-- DATA PROVIDED follows --

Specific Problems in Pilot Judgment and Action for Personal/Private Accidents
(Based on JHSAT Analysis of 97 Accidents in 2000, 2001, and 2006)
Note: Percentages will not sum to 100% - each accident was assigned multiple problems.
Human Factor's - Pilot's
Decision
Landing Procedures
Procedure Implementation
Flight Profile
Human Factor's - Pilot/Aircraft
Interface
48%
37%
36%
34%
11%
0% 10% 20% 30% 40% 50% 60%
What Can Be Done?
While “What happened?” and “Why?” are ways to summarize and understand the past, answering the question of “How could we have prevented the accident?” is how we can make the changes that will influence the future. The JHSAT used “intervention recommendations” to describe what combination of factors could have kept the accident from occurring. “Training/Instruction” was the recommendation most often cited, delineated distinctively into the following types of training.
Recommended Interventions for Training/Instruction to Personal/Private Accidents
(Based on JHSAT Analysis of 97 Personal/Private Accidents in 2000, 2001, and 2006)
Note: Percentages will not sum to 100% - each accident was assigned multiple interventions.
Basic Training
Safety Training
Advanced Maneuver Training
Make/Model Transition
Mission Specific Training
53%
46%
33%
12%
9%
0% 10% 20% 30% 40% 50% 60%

-- DATA PROVIDED concluded --
-- DATA PROVIDED follows --

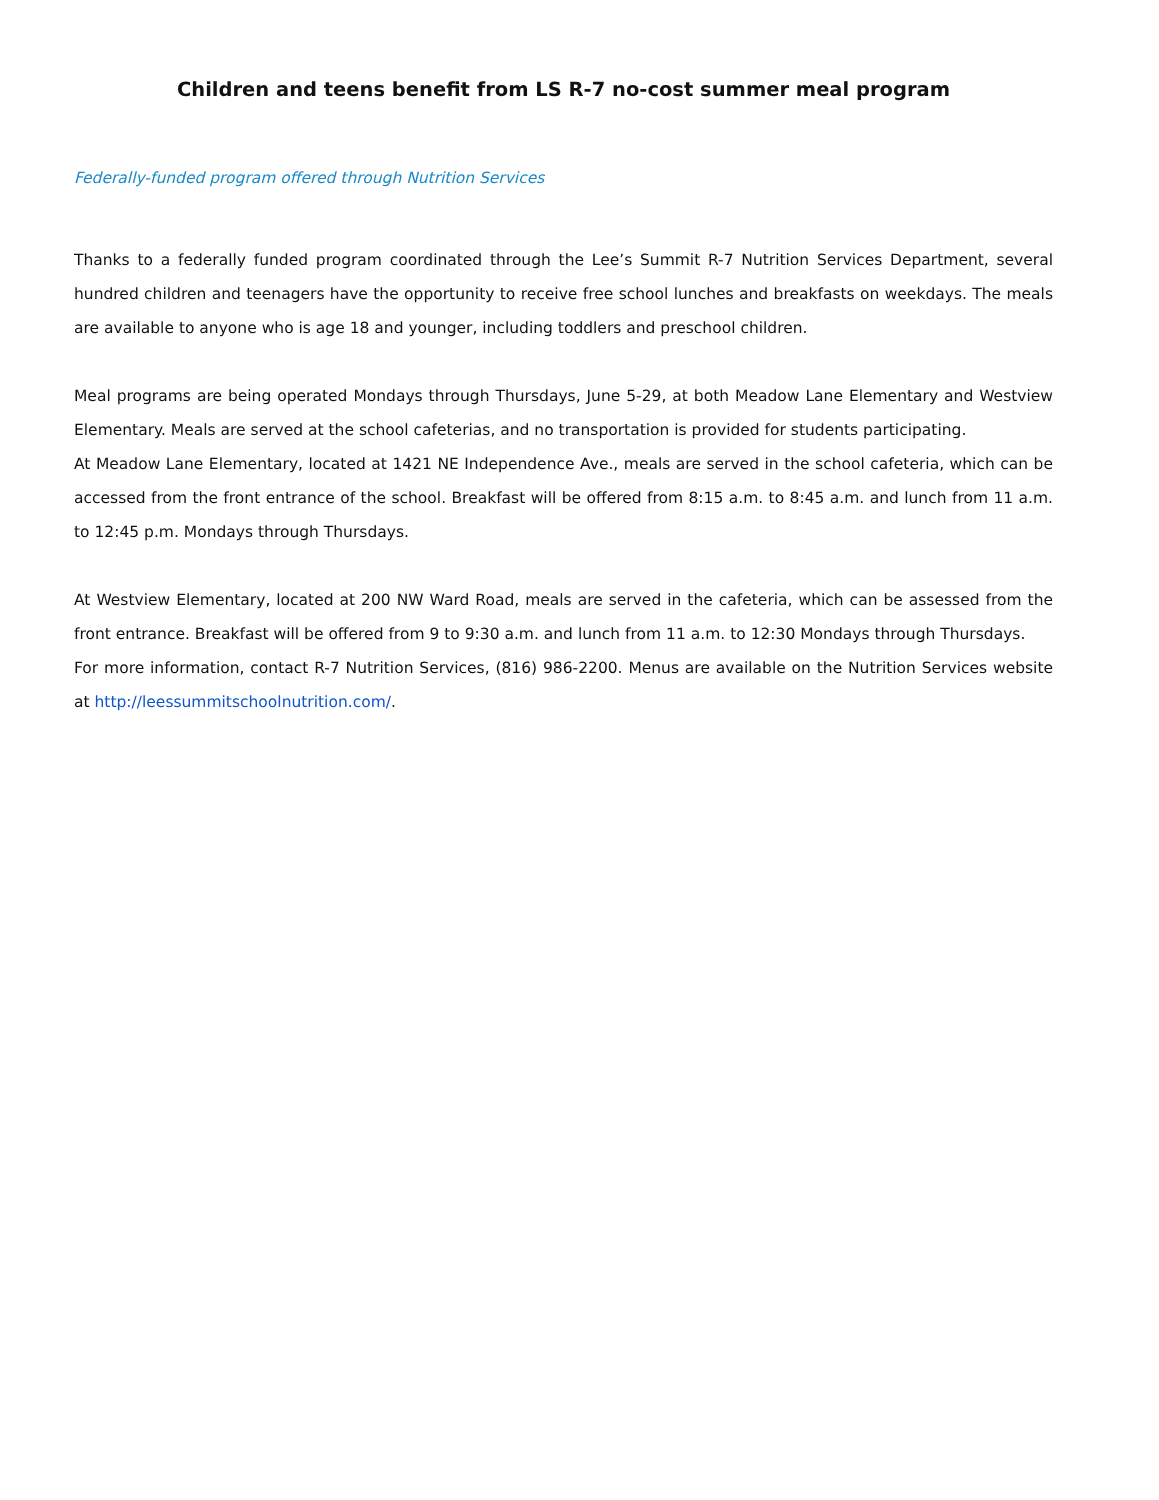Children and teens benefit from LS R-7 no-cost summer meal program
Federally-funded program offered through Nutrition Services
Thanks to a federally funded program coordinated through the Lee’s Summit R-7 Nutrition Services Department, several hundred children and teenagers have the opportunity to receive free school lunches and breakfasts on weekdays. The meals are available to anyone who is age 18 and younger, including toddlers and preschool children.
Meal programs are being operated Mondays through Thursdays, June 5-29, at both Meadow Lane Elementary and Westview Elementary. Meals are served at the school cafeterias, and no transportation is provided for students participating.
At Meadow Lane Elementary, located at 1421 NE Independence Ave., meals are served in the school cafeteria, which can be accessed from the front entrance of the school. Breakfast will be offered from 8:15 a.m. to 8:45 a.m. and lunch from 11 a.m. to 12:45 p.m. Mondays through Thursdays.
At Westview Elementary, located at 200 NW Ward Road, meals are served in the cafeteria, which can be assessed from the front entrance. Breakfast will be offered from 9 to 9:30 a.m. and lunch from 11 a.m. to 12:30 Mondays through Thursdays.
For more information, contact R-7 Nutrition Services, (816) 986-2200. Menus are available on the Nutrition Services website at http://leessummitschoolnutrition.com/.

-- DATA PROVIDED concluded --
-- DATA PROVIDED follows --

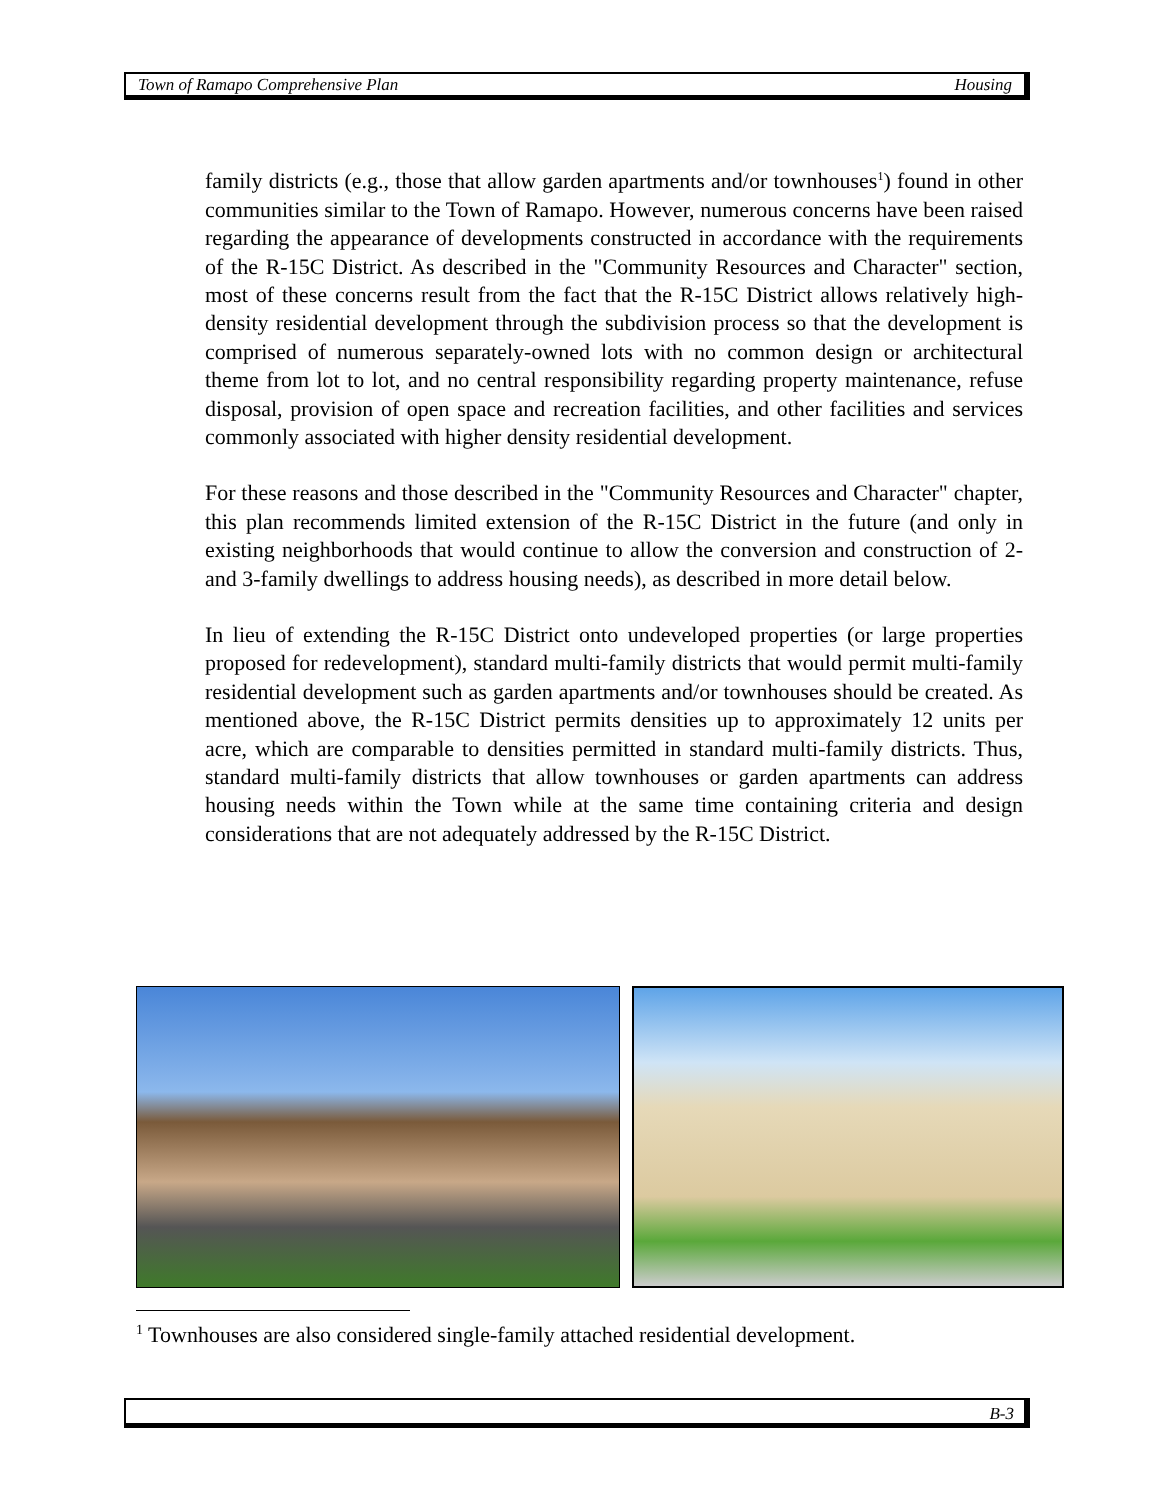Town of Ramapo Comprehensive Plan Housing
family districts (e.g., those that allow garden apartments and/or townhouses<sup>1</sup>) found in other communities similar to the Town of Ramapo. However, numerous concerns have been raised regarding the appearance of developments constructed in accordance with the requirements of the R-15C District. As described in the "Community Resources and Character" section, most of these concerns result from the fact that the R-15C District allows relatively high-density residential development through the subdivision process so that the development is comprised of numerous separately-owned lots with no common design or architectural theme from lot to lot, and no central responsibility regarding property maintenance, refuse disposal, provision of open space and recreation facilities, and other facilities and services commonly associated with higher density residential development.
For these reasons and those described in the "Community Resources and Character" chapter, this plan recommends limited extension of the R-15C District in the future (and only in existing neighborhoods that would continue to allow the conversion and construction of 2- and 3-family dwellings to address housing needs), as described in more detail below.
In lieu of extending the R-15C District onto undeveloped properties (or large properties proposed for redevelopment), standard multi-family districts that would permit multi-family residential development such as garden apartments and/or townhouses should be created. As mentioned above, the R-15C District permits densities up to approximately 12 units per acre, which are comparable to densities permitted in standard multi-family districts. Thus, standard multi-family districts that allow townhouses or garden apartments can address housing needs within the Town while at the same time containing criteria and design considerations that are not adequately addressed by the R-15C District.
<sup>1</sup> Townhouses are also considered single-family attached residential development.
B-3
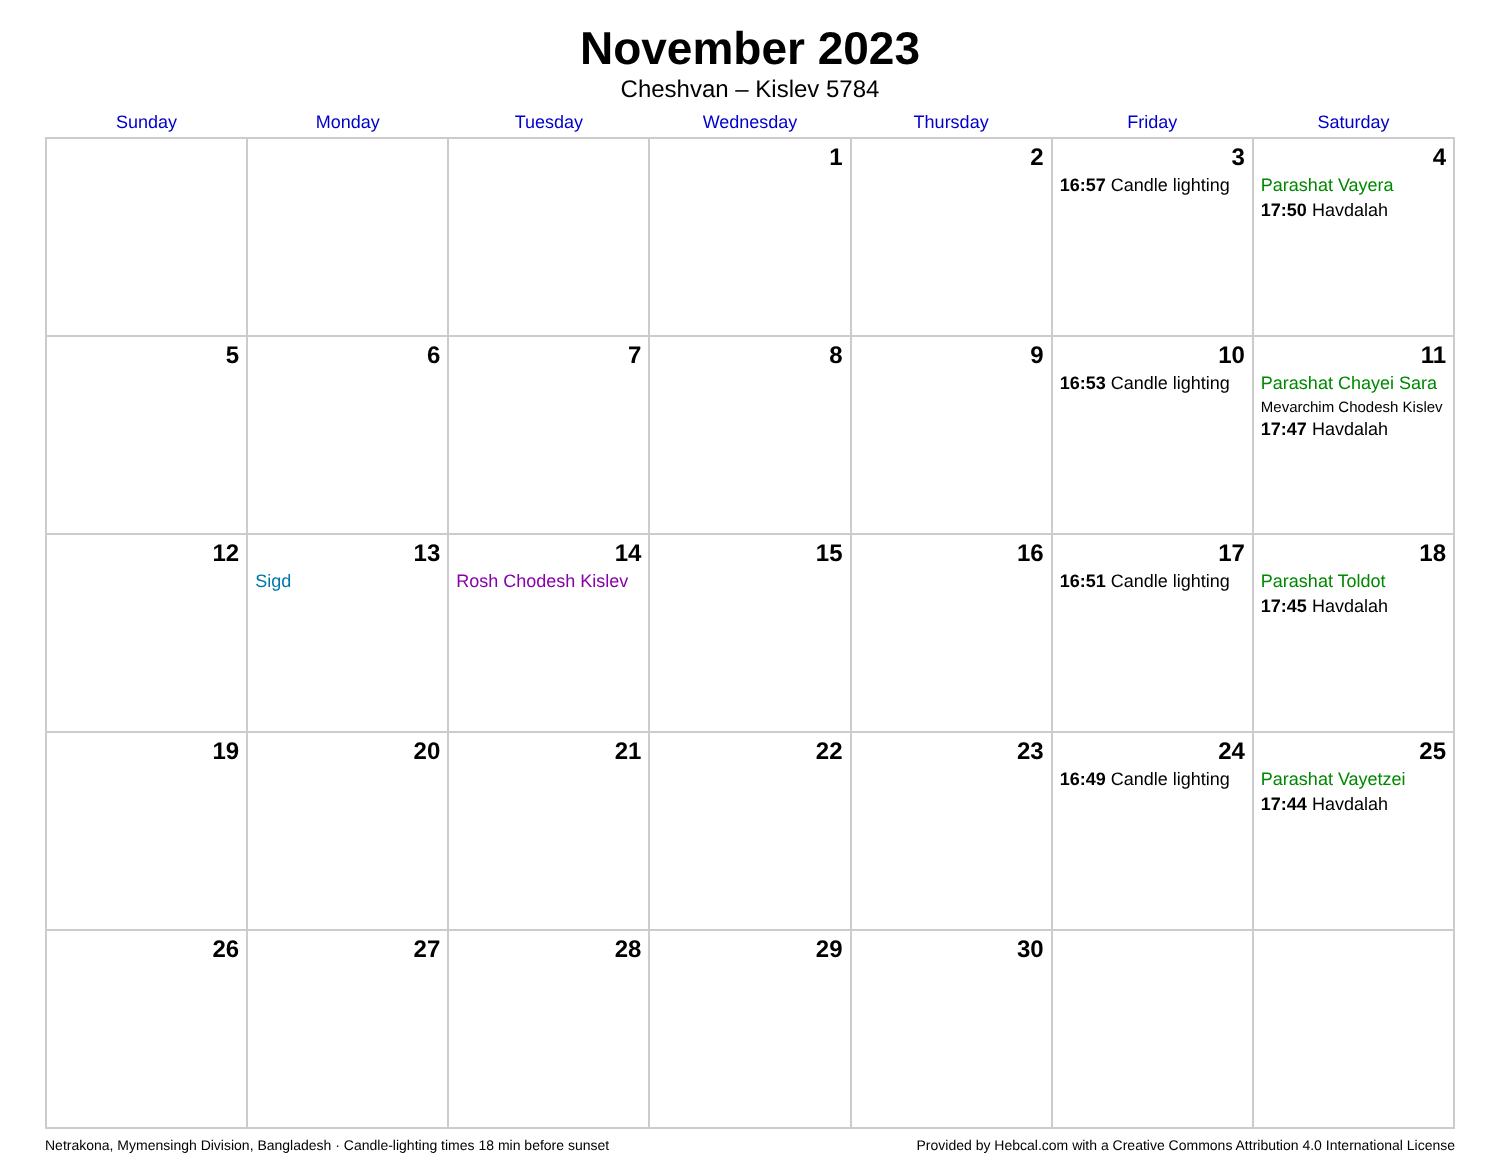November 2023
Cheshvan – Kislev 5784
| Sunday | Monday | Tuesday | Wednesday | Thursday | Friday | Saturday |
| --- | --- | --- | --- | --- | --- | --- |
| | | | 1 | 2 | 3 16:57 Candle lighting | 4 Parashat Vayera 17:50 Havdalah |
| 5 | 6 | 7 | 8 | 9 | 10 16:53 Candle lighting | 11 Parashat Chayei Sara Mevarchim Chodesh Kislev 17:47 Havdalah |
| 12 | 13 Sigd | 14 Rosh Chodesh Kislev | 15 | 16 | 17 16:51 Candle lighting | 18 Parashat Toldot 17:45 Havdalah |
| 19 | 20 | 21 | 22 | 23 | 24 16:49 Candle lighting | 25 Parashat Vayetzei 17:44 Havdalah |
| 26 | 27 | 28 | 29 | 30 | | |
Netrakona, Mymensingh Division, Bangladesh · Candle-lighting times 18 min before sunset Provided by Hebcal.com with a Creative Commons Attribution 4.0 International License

-- DATA PROVIDED concluded --

DIRECTIONS FOR THIS TASK
Sift the data above for lines with "Based", then copy each one.

PROBLEM SOLUTION
(Based on JHSAT Analysis of 97 Accidents in 2000, 2001, and 2006)
(Based on JHSAT Analysis of 97 Personal/Private Accidents in 2000, 2001, and 2006)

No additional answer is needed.